Extracted data entries:
# # # # #
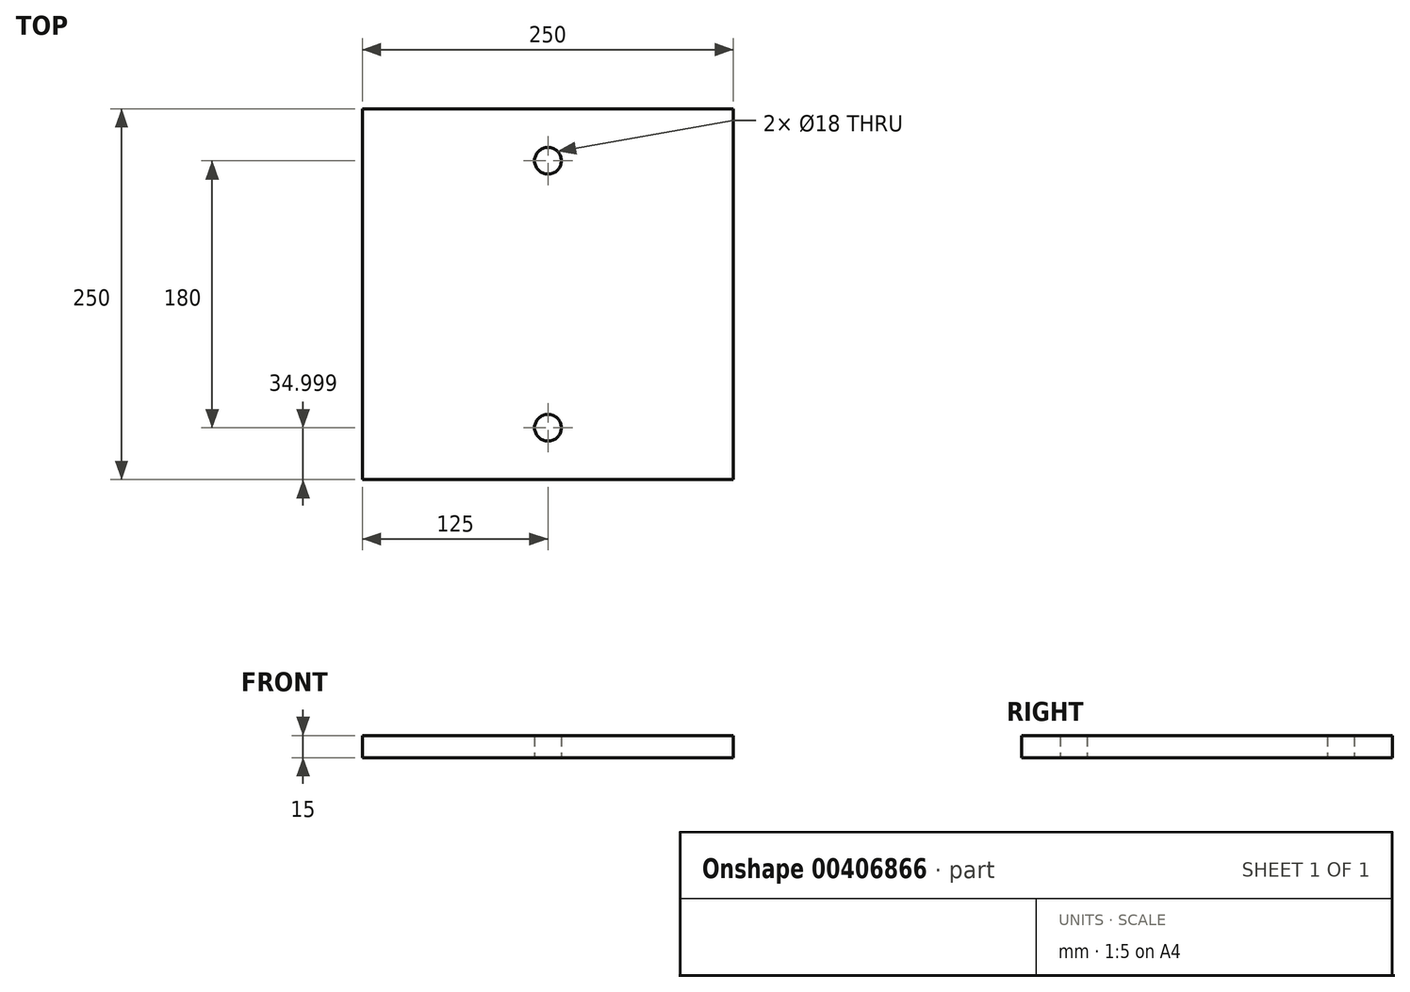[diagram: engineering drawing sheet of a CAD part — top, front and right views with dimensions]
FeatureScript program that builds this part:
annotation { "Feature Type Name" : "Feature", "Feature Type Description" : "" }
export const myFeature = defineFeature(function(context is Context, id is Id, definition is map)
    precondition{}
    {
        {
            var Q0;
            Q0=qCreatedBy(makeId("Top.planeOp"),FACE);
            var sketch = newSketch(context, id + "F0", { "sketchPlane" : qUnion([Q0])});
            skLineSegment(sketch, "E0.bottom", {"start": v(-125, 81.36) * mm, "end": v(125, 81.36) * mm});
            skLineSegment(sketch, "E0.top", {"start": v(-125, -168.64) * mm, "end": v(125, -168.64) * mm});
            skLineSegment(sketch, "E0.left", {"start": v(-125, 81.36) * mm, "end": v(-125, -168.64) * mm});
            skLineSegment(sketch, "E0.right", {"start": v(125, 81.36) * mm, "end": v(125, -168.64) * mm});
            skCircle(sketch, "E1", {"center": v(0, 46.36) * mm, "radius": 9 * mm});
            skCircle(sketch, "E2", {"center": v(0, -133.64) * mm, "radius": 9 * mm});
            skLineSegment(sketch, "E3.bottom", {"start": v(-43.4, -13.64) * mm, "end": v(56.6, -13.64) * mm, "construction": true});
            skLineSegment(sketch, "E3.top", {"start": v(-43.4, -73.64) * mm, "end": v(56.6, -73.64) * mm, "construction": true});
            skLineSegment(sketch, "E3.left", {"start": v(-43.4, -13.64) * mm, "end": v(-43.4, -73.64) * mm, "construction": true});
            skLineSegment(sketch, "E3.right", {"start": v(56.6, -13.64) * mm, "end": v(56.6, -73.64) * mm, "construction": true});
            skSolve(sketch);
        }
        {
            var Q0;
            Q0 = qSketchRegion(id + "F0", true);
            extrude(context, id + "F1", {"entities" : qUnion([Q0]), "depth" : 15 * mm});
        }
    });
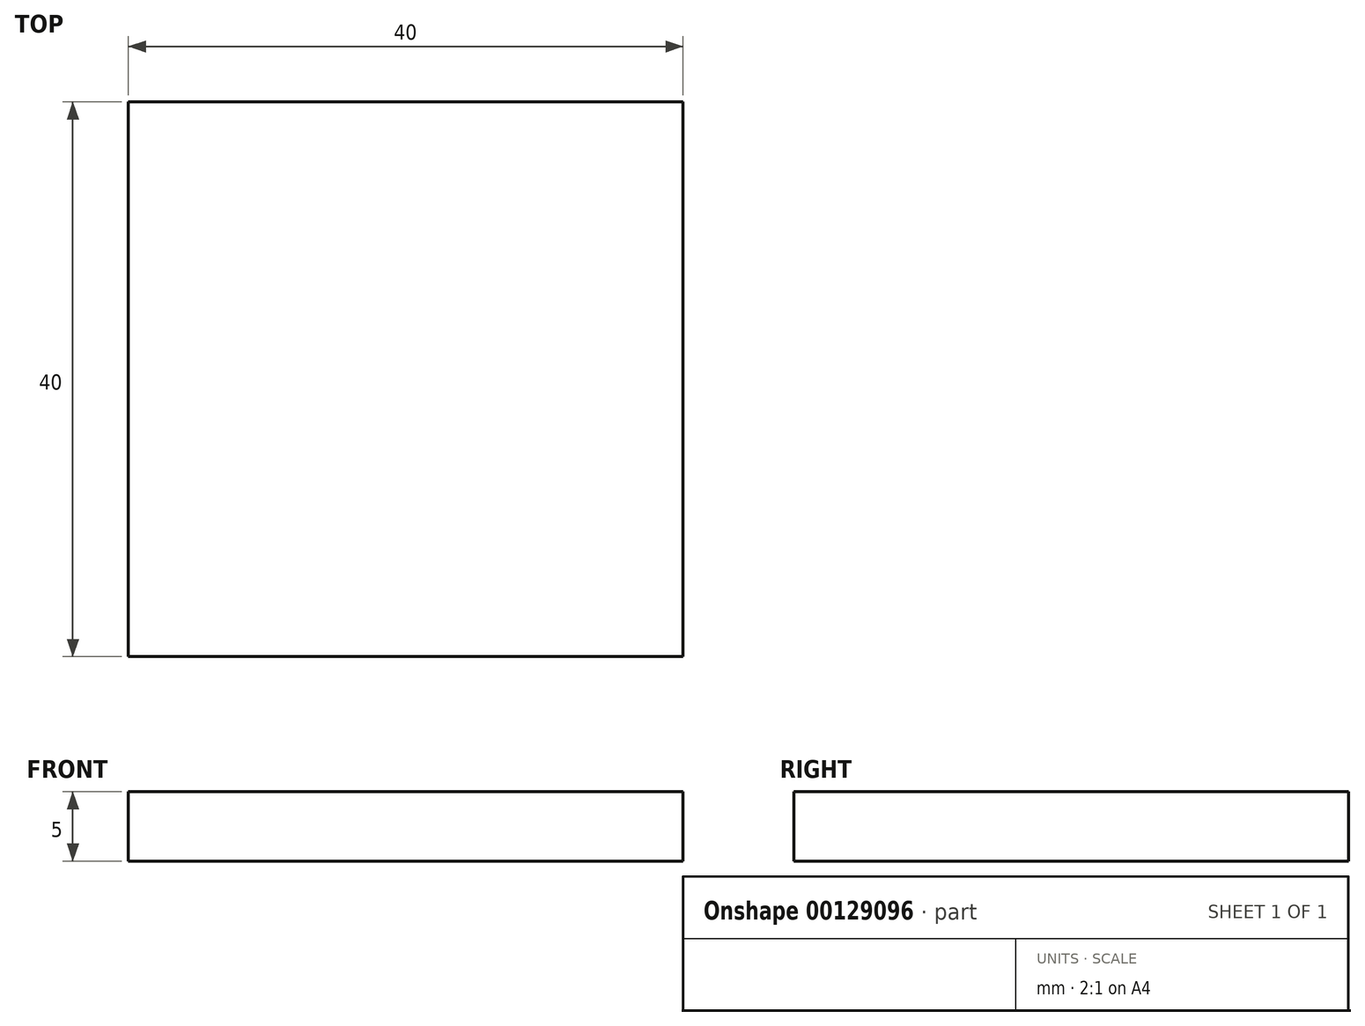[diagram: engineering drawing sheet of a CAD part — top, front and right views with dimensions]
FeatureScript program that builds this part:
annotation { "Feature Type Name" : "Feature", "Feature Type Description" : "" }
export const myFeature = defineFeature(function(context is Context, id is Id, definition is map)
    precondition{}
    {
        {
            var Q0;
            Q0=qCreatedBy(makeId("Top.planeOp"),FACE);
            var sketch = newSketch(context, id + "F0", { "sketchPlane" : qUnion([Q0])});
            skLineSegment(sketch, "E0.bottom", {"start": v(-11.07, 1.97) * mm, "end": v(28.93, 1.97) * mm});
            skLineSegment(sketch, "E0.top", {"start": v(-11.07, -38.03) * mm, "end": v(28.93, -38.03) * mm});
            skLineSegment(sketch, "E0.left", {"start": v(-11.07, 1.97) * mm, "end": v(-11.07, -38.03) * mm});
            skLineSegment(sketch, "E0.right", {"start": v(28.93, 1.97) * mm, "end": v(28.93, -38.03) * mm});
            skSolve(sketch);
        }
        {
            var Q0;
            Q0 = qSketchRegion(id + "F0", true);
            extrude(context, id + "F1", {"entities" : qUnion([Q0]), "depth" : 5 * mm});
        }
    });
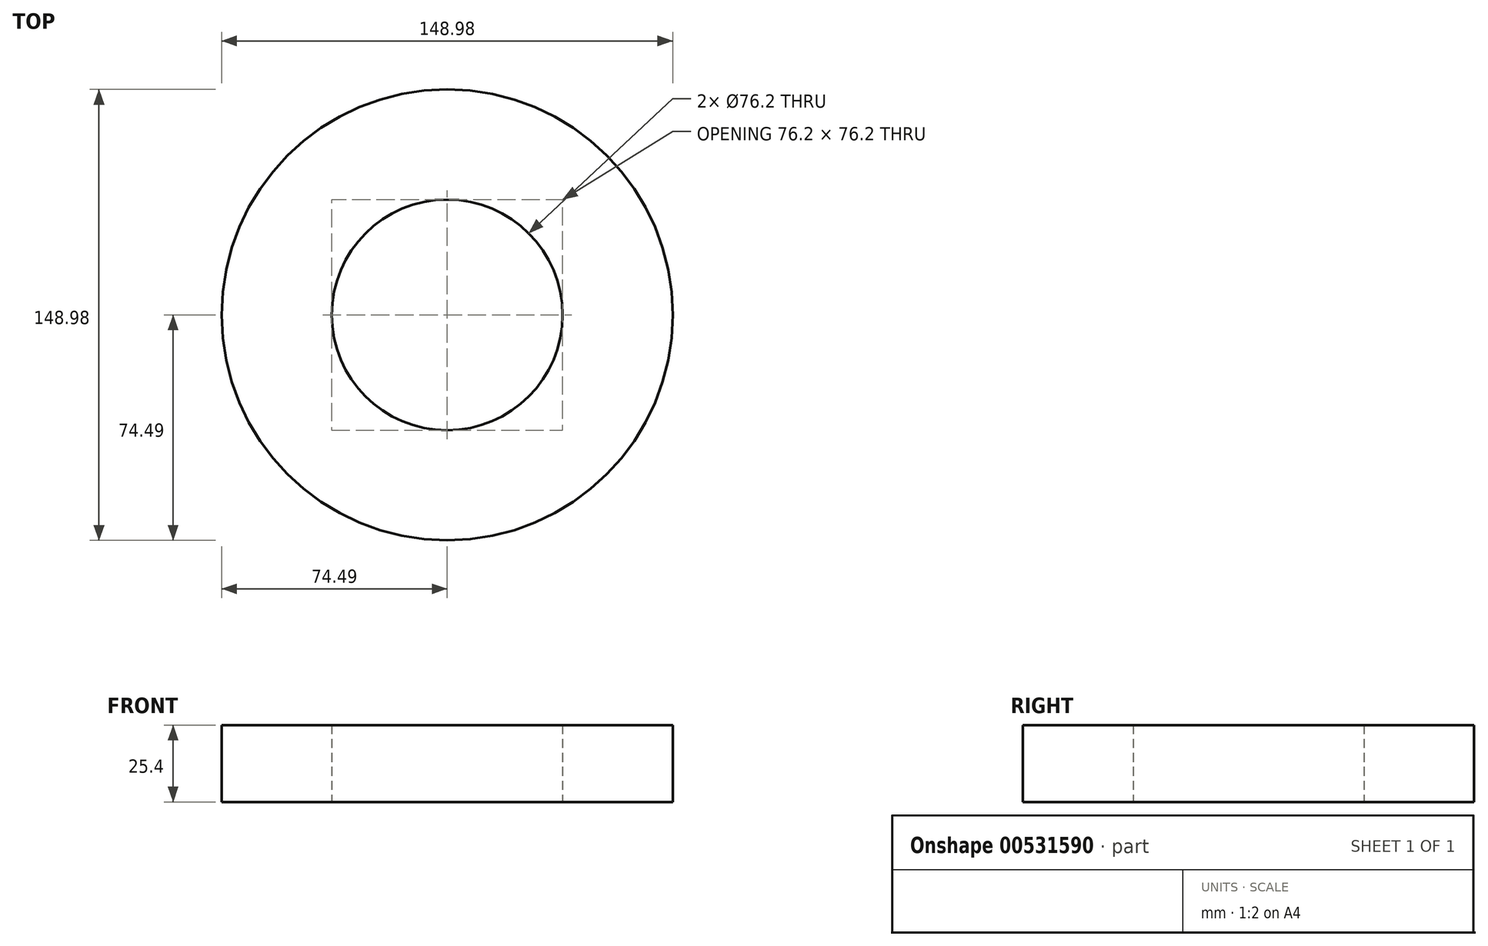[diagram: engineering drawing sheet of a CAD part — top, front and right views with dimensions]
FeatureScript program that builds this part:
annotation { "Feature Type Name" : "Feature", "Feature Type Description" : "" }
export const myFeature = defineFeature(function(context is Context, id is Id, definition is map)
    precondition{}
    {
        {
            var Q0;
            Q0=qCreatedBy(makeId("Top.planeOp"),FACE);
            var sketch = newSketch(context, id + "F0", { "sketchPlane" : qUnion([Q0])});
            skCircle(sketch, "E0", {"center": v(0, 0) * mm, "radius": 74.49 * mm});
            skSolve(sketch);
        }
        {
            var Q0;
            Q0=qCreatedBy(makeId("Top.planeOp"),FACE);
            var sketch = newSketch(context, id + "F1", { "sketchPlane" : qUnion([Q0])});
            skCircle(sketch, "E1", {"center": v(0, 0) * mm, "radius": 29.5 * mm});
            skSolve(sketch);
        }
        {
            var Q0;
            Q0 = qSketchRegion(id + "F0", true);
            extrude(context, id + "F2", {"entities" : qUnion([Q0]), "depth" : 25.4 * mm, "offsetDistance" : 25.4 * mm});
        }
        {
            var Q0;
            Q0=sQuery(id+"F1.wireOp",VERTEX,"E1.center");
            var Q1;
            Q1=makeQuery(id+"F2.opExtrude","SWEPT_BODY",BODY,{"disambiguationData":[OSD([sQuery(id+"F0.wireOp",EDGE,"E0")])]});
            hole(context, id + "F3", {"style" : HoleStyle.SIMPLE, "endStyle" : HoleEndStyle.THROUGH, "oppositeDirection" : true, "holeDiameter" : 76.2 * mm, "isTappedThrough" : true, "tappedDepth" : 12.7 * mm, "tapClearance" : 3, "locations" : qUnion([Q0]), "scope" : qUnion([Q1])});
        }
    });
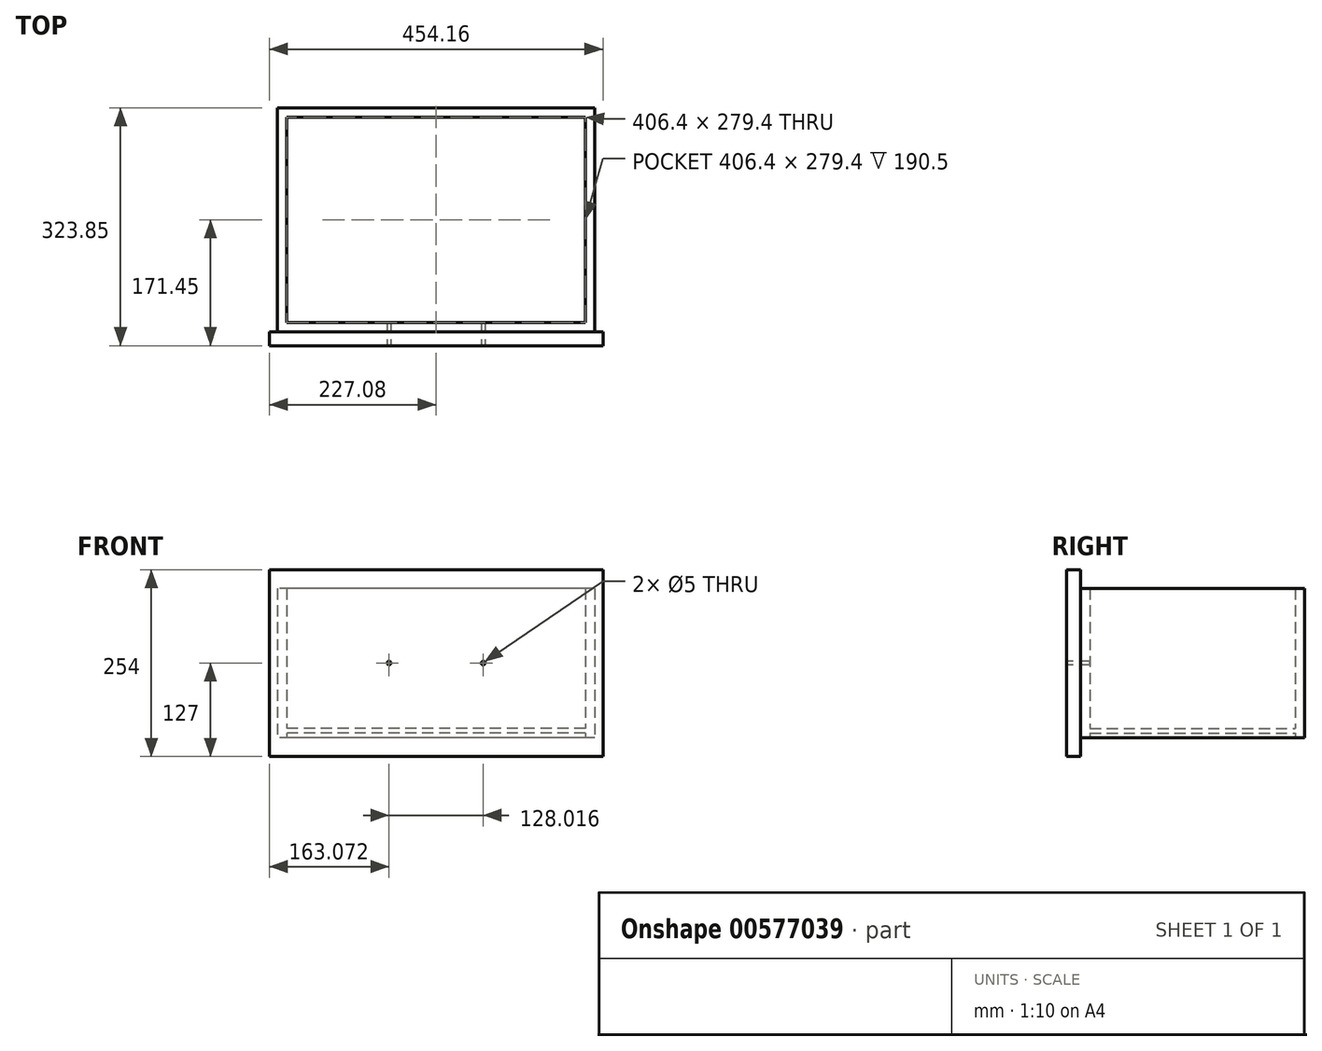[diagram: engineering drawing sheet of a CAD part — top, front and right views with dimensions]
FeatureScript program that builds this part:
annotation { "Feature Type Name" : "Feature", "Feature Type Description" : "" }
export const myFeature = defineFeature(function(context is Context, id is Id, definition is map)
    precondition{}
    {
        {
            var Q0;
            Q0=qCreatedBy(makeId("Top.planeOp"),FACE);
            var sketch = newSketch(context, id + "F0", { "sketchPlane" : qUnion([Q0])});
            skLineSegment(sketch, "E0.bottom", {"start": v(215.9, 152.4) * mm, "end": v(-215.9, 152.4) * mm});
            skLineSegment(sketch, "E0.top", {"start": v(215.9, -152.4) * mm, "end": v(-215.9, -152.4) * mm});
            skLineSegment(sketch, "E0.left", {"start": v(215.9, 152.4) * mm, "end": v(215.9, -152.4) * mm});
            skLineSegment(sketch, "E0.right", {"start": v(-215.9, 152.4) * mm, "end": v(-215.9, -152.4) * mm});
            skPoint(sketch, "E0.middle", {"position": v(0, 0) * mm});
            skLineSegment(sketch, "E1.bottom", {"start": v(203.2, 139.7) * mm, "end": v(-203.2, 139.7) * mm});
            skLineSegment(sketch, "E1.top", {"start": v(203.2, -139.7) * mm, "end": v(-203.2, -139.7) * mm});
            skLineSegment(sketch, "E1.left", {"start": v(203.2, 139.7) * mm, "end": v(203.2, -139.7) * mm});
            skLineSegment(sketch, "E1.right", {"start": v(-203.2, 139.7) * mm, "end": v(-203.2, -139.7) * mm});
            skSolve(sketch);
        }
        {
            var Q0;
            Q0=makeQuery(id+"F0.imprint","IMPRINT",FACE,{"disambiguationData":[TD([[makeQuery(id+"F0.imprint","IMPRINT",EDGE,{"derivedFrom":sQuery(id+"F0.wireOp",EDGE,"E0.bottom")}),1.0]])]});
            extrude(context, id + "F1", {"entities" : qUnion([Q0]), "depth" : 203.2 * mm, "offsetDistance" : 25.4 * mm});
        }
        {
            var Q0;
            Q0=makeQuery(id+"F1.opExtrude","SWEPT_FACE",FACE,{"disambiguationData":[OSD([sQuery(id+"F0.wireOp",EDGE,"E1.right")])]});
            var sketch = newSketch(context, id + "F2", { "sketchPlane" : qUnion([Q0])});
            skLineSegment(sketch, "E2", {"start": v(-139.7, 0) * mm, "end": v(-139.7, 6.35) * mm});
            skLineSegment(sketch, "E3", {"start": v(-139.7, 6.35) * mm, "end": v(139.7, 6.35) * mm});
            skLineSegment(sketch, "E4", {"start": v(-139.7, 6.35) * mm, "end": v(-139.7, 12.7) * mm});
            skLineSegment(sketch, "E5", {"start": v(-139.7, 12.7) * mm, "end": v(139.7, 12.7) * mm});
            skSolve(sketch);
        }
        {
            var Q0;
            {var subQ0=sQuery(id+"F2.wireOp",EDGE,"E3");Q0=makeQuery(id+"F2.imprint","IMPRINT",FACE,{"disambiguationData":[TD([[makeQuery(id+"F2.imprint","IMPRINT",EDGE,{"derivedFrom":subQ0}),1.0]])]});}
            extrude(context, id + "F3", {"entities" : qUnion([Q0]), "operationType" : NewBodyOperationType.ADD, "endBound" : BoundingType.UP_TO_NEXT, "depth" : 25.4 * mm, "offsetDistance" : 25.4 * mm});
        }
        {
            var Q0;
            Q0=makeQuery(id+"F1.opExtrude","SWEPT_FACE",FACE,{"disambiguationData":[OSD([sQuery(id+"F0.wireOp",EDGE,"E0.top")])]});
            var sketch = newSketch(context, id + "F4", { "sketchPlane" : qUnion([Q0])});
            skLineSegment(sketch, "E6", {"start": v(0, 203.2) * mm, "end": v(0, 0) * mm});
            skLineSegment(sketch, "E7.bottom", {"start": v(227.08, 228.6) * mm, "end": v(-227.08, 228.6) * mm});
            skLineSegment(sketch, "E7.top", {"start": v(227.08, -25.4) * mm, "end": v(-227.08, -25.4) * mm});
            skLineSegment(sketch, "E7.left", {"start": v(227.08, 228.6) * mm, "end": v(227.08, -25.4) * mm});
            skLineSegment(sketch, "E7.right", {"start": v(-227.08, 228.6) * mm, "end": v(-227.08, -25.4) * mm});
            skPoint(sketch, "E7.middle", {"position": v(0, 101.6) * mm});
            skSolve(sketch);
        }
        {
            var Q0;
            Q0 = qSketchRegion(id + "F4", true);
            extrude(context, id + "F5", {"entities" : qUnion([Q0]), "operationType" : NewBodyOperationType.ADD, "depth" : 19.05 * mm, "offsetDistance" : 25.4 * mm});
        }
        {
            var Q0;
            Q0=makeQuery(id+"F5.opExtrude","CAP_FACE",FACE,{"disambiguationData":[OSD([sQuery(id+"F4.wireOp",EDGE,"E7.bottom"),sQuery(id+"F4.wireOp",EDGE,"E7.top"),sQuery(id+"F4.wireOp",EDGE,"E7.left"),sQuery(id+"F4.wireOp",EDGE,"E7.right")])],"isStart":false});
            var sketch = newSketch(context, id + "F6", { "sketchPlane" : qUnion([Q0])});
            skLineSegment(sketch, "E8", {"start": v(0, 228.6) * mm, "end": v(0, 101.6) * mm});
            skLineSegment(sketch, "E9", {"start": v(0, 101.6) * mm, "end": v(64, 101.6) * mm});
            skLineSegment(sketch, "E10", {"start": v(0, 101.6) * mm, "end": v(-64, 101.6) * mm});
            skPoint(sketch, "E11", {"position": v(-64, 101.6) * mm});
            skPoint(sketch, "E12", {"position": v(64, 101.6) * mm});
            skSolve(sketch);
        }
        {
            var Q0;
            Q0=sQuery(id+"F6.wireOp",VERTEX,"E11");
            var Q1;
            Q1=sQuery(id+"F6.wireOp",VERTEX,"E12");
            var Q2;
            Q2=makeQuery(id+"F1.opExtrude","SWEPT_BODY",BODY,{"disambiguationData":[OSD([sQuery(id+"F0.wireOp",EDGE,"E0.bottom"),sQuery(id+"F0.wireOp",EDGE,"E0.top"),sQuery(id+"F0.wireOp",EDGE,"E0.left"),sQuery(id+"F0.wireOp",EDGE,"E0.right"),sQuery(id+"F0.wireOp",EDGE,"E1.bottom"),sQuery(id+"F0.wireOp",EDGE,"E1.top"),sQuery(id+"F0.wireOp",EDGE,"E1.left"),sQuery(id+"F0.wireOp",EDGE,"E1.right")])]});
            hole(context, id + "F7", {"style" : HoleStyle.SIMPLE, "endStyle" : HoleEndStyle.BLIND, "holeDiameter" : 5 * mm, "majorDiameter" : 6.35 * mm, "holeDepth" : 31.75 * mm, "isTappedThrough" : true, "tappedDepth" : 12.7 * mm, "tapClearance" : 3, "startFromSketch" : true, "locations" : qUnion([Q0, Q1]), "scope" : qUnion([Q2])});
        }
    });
# # # # #
• _Challenge_
Copy the lines exactly, from the start of the material through the line containing "v(0, -133.64) *", both ends included, and leave out the pictures.

• _Correct output_
[diagram: engineering drawing sheet of a CAD part — top, front and right views with dimensions]
FeatureScript program that builds this part:
annotation { "Feature Type Name" : "Feature", "Feature Type Description" : "" }
export const myFeature = defineFeature(function(context is Context, id is Id, definition is map)
    precondition{}
    {
        {
            var Q0;
            Q0=qCreatedBy(makeId("Top.planeOp"),FACE);
            var sketch = newSketch(context, id + "F0", { "sketchPlane" : qUnion([Q0])});
            skLineSegment(sketch, "E0.bottom", {"start": v(-125, 81.36) * mm, "end": v(125, 81.36) * mm});
            skLineSegment(sketch, "E0.top", {"start": v(-125, -168.64) * mm, "end": v(125, -168.64) * mm});
            skLineSegment(sketch, "E0.left", {"start": v(-125, 81.36) * mm, "end": v(-125, -168.64) * mm});
            skLineSegment(sketch, "E0.right", {"start": v(125, 81.36) * mm, "end": v(125, -168.64) * mm});
            skCircle(sketch, "E1", {"center": v(0, 46.36) * mm, "radius": 9 * mm});
            skCircle(sketch, "E2", {"center": v(0, -133.64) * mm, "radius": 9 * mm});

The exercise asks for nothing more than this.